Дубова быстро откопали. Полчаса разведчики растирали занемевшее его тело, делали искусственное дыхание. Наконец полковник дважды чихнул и раскрыл глаза.

— A-а, Добриченко, — сказал он так, словно никого другого и не собирался увидеть, — а мы здесь с твоим солдатом хорошо воевали. В одном расчете. И с того света, выходит, вместе вернулись… Как он там?

— Будет жить!

— Славный парень! Орден заслужил. Давай закурим, ротный, раз уж повезло…

БУДНИ

Майор Воронов развернул карту необычно — западной рамкой к себе — и, языком передвинув папиросу из одного уголка рта в другой, взглянул на обнаруженные разведгруппой огневые точки.

— Сведения ценные, — заключил он. — И преемственность «языков» соблюдена.

— Какая преемственность? — не понял я.

— Сейчас разъясню. — Воронов положил окурок в пепельницу. — Этак мы скоро всех Бушей из вермахта переловим. На Волге Сербиненко подстерег ефрейтора Буша, под Воронежем Пушкарь приволок обер-ефрейтора с такой же фамилией. А твоя группа фельдфебеля организовала… И ранги растут, и немцы становятся более разговорчивыми. — Воронов подошел к окну, свернул в рулон черную плотную бумагу. — Ну вот, братец мой, уже и светает… Говоришь, ребята уснули? Иди и ты, отдохни как следует.

— Слушаюсь, товарищ майор.

— Чтоб никто не беспокоил, закройся в сарае.

— Нет, лучше на свежем воздухе.

* * *

За сараем высится копна сена. С теневой стороны я устроил уютную нишу, снял лапти и с наслаждением потянулся. Что может быть приятнее сна на свежем душистом сене!

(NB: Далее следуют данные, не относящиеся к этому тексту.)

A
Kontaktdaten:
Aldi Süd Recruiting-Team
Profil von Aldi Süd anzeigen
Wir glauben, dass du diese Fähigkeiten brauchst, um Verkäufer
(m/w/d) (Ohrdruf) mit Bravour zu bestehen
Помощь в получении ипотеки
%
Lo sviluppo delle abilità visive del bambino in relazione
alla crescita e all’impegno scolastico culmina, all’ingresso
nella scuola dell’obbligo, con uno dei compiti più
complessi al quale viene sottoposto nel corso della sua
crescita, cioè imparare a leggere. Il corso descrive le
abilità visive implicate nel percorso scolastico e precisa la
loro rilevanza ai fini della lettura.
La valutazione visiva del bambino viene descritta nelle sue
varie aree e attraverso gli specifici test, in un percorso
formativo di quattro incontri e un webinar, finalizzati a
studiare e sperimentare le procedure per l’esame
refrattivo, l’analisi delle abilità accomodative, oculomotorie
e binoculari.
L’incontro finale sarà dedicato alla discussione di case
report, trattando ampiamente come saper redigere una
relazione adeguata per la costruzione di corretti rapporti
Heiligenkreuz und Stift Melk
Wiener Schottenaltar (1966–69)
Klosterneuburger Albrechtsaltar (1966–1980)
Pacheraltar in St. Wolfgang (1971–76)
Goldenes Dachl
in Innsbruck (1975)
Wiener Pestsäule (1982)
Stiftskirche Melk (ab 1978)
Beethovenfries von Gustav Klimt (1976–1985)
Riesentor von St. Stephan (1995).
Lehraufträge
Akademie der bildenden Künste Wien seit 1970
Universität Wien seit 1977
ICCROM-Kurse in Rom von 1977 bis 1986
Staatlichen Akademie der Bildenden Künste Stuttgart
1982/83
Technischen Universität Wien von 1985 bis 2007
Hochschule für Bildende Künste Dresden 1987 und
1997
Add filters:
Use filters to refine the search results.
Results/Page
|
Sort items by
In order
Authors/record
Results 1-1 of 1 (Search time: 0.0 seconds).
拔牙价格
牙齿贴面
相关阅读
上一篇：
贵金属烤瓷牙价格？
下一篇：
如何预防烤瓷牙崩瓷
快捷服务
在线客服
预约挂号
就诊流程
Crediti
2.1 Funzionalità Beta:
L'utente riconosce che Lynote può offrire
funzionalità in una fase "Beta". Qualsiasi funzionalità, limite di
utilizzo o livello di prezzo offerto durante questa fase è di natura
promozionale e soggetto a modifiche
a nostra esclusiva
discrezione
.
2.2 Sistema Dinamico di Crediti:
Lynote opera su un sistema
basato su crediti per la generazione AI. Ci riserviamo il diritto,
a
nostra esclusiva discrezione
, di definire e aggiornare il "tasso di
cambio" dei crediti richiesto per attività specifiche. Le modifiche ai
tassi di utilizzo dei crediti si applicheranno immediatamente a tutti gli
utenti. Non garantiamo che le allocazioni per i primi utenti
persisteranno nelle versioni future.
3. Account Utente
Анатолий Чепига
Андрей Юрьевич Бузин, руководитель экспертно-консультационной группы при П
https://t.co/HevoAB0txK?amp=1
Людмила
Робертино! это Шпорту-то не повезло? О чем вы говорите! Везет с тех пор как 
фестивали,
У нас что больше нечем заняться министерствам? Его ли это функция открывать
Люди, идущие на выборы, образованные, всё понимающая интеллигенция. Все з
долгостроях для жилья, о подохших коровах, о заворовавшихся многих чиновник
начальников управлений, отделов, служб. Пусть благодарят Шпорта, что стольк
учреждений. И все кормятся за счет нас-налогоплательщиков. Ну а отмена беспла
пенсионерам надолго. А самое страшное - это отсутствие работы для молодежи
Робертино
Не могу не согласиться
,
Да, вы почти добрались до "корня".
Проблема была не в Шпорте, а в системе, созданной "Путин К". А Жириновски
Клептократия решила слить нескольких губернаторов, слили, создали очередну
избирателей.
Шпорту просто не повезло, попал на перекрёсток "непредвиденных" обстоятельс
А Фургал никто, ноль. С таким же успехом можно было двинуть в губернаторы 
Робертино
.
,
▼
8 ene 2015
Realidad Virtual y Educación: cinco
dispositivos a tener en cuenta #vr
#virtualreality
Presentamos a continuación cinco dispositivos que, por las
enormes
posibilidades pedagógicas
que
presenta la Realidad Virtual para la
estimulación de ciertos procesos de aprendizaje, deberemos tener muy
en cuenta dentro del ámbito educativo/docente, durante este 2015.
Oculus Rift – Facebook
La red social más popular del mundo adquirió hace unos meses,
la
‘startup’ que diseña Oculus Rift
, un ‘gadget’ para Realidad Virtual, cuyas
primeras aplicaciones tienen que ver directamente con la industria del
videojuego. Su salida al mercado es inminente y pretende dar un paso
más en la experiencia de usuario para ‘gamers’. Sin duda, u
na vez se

Но уснул ле сразу. Видимо, сказывалось нервное напряжение. Рейд был не из легких — пришлось убрать двух немецких часовых, долго бродить по вражеским тылам. Там, за передним краем, командир разведывательной группы не имеет права проявлять волнение, растерянность, не говоря уже о страхе. Таишь это в себе, пока не вернешься…

Вокруг — золотая осень. Прозрачный, настоянный на сухой полыни воздух чуть горчит. Метров за двести от копны переливается желтым, багряным и зеленоватым пламенем лес. Направо, в овраге, рдеет красными кистями калина. Удивительно: ветра нет, а грозди качаются. Наверное, воробьи лакомятся ягодами. В безоблачном небе спешат за Вислу косяки гусей. Отсюда до передовой только пять километров, а война лишь изредка напоминает о себе ленивым грохотом, но совсем не пугает пернатых кочевников.

Глаза слипаются — так хорошо, так тепло и уютно…

Вдруг из-за сарая послышался топот. «Строевым!»— командует Спиридонов. Топот усиливается, становится четче, а после резкого «Стой!» — исчезает.

— Вольно… Садитесь на траву, — разрешает Спиридонов.

— На сене мягче, — отзывается чей-то незнакомый голос.